Clinical features, use of evidence-based therapies, and cardiovascular outcomes among patients with chronic kidney disease following non-ST-elevation acute coronary syndrome

June-Wha Rhee, Stephen D Wiviott, Benjamin M Scirica, C Michael Gibson, Sabina A Murphy, Marc P Bonaca, David A Morrow, Jessica L Mega, June-Wha Rhee, Stephen D Wiviott, Benjamin M Scirica, C Michael Gibson, Sabina A Murphy, Marc P Bonaca, David A Morrow, Jessica L Mega

Abstract

Background: Chronic kidney disease (CKD) is associated with an increased risk of cardiovascular events following acute coronary syndrome (ACS). The underlying pathobiology and optimal treatments for this population continue to be evaluated.

Hypothesis: Patients with CKD will receive fewer evidence-based therapies and experience high rates of adverse cardiovascular events in both the short- and long term.

Methods: The MERLIN-TIMI 36 (Metabolic Efficiency With Ranolazine for Less Ischemia in Non-ST-Elevation Acute Coronary Syndromes-Thrombolysis in Myocardial Infarction 36) trial randomized non-ST-elevation ACS patients to ranolazine or placebo, with no exclusion for renal dysfunction (except dialysis). We conducted a prespecified analysis among 6543 patients based on the degree of CKD.

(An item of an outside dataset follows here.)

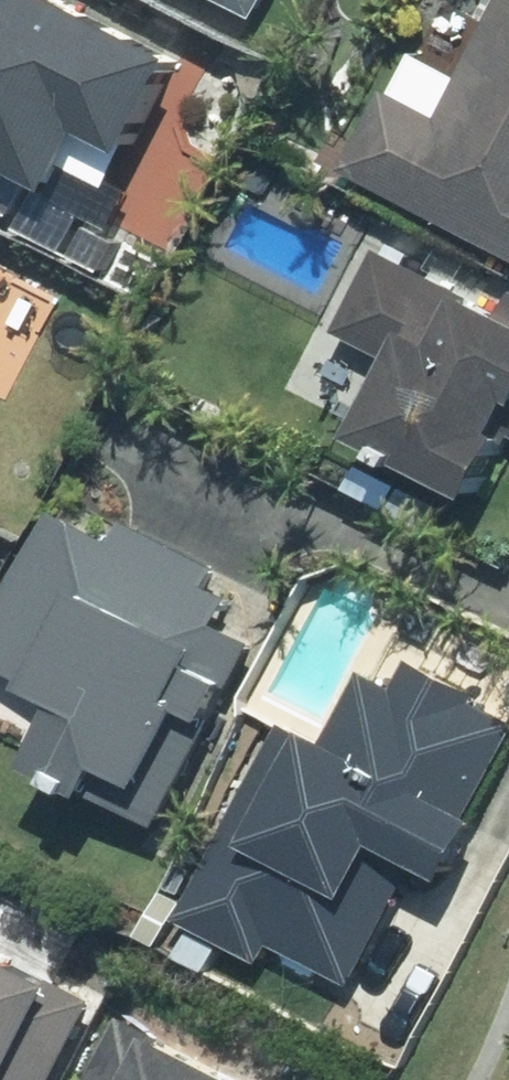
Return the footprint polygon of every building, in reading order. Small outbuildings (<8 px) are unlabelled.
[(35,179),(74,197),(88,168),(120,183),(138,145),(150,150),(194,54),(78,0),(0,0),(0,209),(17,217),(35,179)] [(267,12),(273,0),(241,0),(267,12)] [(439,120),(385,93),(344,176),(508,260),(508,0),(501,0),(439,120)] [(474,508),(507,445),(500,442),(508,425),(508,310),(504,319),(378,255),(337,336),(394,366),(353,445),(474,508)] [(445,507),(405,487),(392,513),(432,533),(445,507)] [(158,820),(243,650),(189,624),(211,578),(128,537),(119,555),(54,523),(0,631),(0,667),(77,705),(48,765),(158,820)] [(359,987),(417,871),(450,886),(482,823),(474,820),(508,749),(508,720),(476,704),(479,697),(410,662),(395,691),(361,674),(324,750),(281,728),(183,926),(268,968),(277,947),(359,987)] [(185,911),(161,899),(144,931),(169,943),(185,911)] [(98,1004),(17,962),(13,968),(0,961),(0,1079),(58,1079),(98,1004)] [(165,1043),(168,1038),(125,1016),(91,1079),(234,1079),(165,1043)]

Results: Patients with worse renal function were older with more comorbidities (P < 0.0001 for each). They were less likely to receive evidence-based cardiovascular medicines (P < 0.04 for each). Rates of an early invasive management strategy varied based on renal function; however, among patients with the highest TIMI risk scores, the rates of an early invasive management strategy were similar regardless of glomerular filtration rate (GFR) (Pinteraction = 0.005). Lower GFR was associated with increased rates of cardiovascular disease or myocardial infarction in the short and long term, even after adjustment (GFR <30 vs ≥90 mL/min/1.73 m(2) ; hazard ratio [HR]: 3.24 [95% confidence interval {CI}: 1.26-8.38] through 7 days and HR: 2.12 [95% CI: 1.33-3.39] through 1 year). The effect of ranolazine vs placebo on clinical outcomes was similar among those with and without CKD (Pinteraction = not significant).

Conclusions: Following ACS, patients with renal dysfunction had more cardiovascular risk factors but were less likely to receive evidence-based medical therapies. A strong graded, independent relationship between the degree of CKD and poor clinical outcomes was observed over time. Continued efforts to optimize ACS treatment strategies in patients with CKD are warranted.

Trial registration: ClinicalTrials.gov NCT00099788.

© 2014 Wiley Periodicals, Inc.

Figures

Figure 1
Figure 1
Proportion of patients who underwent an early invasive management strategy based on glomerular filtration rate (GFR) across Thrombolysis in Myocardial Infarction (TIMI) risk score categories. Abbreviations: OR, odds ratio.
Figure 2
Figure 2
Kaplan‐Meier event rates at 1 year for cardiovascular death (left panel) and myocardial infarction (right panel) across glomerular filtration rate (GFR) categories. P values are generated from models adjusted for baseline variables (age, sex, weight, diabetes, hypertension, smoking, prior myocardial infarction/revascularization/heart failure), ST depression on presentation, and treatments including intent for early invasive therapy and medications in hospital and/or at discharge.
Figure 3
Figure 3
Risk of cardiovascular death or myocardial infarction at 1 year across glomerular filtration rate (GFR) categories adjusted for baseline variables (age, sex, weight, diabetes, hypertension, smoking, prior myocardial infarction (MI)/revascularization/heart failure), ST depression on presentation, and treatments including intent for early invasive therapy and medications in hospital and/or discharge. Abbreviations: CI, confidence interval; HR, hazard ratio.